Love Music Hate Racism, Britannia Stadium, Stoke

Rock against racism – the comeback

Imagine Donna Summer turning out for a "Rock Against Racism" gig in the late Seventies. That is essentially what we had in Saturday's line-up in Stoke-on Trent, which brought in former Destiny's Child member Kelly Rowland standing up against the British National Party.

The "Love Music Hate Racism" campaign claims descent from those Seventies pioneers who brought together reggae and punk. In the Nineties, the flame was passed to the Manic Street Preachers and The Levellers, while recent carnivals have featured Belle & Sebastian and indie-friendly rapper Lethal Bizzle.

Now, though, LMHR feels more like a Radio One roadshow, with a younger, more exuberant crowd.

Stoke City football club was certainly showing its more welcoming side, at a ground that earned a fierce reputation as the Premier League's most intimidating. Some 20,000 kids had the run of the stands and even the dugouts from where managers harangue their teams.

Pete Doherty brought with him a couple of dancers once he sauntered on late, insouciance personified. At least he managed to show; for two previous anti-racist gigs he was either arrested or imprisoned. Now two winsome girls in tutus performed ballet moves to "Last Of The English Roses", a highlight from solo album Grace/Wastelands.

This is an acoustic diversion for the ex-Libertine, and while on record he sounds more focused than in a long time, live he undermines his often beguiling lyrics with vague, slack delivery. He lost concentration for "Down In Albion", just about managing to shout out to Hanley and Newcastle (presumably the nearby Under Lyme), yet still maintained the ability to charm, closing his abbreviated set with the number that any fan would want to hear today: "Time For Heroes".

There were sops to festival veterans. The Beat's ska punk remained as spikey as ever, though in the New Beautiful South the acerbic wit of Paul Heaton was sorely missed. Alison Wheeler was in vibrant form on "Don't Marry Her", but Dave Hemingway sounded bashful showing off the hits under the beating sun. The Clash's Mick Jones, brought his latest project The Rotten Hill Gang, a pseudo-Victoriana gang in waistcoats and top hats that meld rap, soul and, from Mick, some primitive Keith Richards riffs, with a distinct lack of tunes.
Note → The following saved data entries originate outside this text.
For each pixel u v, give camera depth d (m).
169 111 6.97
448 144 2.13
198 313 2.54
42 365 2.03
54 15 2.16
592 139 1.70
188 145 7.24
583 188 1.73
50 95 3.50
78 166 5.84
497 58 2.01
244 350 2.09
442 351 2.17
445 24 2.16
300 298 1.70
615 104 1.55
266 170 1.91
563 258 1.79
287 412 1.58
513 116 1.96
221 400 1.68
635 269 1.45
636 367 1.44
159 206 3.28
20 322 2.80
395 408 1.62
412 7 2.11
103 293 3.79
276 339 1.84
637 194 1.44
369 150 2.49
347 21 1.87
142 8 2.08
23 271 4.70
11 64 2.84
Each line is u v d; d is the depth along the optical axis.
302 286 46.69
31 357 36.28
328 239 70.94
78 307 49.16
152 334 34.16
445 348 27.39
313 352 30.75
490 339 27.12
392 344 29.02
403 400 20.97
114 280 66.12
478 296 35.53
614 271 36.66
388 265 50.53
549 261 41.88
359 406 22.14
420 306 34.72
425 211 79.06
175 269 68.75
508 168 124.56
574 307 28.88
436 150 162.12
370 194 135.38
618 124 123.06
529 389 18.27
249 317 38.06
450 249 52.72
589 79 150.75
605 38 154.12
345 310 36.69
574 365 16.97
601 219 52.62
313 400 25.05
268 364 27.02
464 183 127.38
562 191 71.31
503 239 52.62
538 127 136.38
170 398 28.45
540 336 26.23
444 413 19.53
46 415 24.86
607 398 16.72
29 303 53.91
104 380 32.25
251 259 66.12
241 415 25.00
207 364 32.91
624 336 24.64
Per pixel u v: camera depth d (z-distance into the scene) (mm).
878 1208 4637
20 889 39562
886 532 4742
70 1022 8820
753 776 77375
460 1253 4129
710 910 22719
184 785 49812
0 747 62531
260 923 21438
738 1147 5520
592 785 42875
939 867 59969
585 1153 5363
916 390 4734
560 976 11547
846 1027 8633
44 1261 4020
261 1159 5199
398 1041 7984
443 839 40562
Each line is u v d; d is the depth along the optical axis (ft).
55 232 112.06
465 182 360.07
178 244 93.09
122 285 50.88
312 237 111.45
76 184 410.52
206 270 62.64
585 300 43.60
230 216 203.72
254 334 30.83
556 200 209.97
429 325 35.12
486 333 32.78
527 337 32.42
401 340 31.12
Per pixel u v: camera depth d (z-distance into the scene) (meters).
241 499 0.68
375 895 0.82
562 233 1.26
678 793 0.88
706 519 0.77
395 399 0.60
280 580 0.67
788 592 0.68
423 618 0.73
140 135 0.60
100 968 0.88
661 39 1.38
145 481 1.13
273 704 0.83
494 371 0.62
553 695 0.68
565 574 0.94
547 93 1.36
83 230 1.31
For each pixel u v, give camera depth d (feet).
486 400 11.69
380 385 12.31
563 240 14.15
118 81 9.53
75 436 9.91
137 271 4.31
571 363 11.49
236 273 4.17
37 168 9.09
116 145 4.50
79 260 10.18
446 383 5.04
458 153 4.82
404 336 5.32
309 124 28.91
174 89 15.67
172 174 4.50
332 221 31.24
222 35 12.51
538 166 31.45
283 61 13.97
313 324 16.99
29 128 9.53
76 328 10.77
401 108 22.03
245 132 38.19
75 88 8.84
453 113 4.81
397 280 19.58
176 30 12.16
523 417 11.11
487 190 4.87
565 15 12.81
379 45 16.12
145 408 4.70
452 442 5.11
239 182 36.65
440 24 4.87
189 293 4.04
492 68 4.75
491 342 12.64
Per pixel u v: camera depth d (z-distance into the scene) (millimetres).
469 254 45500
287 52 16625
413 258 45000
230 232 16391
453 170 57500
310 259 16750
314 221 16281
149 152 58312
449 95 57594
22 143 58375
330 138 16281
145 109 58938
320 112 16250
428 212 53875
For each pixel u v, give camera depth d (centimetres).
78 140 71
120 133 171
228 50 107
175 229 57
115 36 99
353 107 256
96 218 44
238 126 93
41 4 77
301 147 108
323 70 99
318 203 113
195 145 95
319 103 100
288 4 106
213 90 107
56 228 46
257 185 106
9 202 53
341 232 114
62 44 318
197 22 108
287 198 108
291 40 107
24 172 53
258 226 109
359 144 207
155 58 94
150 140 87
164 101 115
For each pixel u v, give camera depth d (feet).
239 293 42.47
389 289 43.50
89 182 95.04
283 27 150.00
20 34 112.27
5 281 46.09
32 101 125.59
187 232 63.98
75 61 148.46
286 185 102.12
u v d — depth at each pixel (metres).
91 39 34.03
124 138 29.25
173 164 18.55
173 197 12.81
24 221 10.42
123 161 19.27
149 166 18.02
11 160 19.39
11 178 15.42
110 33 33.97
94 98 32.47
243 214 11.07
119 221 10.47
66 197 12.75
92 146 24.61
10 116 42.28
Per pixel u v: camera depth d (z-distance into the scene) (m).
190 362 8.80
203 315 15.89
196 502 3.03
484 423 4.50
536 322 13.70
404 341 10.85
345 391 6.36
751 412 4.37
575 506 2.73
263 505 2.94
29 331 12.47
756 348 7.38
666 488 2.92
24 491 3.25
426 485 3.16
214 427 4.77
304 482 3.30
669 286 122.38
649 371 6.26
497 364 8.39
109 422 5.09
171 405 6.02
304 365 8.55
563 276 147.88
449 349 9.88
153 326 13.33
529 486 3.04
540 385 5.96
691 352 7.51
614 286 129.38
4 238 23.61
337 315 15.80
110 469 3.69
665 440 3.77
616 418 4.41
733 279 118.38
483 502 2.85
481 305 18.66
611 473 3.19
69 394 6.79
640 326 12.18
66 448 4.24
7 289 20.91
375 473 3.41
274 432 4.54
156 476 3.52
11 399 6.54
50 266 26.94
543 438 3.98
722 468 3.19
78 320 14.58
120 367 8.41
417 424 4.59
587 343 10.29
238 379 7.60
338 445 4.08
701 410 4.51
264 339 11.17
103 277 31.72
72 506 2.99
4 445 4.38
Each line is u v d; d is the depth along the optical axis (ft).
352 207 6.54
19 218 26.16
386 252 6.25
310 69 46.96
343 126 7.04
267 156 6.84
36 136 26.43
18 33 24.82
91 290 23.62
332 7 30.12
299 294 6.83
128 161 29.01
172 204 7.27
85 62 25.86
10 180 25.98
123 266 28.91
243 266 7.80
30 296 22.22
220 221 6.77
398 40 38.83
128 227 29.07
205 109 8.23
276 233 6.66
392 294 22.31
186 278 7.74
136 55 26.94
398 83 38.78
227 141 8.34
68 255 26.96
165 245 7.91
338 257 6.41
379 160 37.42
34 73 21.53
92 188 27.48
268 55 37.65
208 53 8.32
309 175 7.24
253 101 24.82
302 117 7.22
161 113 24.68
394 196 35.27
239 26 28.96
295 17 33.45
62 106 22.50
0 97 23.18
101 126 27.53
Beverley Knight cemented her reputation as one of our best soul singers. The most memorable part of her set was not her own material, but a lung-bursting take on "Piece Of My Heart", felt and heard throughout the stadium.

Then Rowland showed immaculate vocal control, introducing her numbers with acapellas before the heavy R&B backing tracks kicked in. While Beyonce gets the O2 and Barack Obama, her former band-mate exuded pleasure at a Saturday afternoon in the Potteries.

Accompanied only by her two dancers and a DJ, Rowland's sound is less intense than Beyonce's booty-shaking thrills. Better than the simpering "Dilemma" is a full-blooded house number devised by David Guetta.

We were left as headliners with Reverend & The Makers. This also-ran outfit are led by gobby Sheffield chancer John McClure, who came to fame on the back of the Arctic Monkeys' recommendation. Supposedly inspired by poet John Cooper Clarke, live he instead relies on generic punk-funk rhythms, successfully at least on the rousing "Heavyweight Champion Of The World". He did, though, suggest: "You should be proud of where you're from" – which seems a reasonable grounding for grassroots activism, and Stoke certainly did its bit this weekend.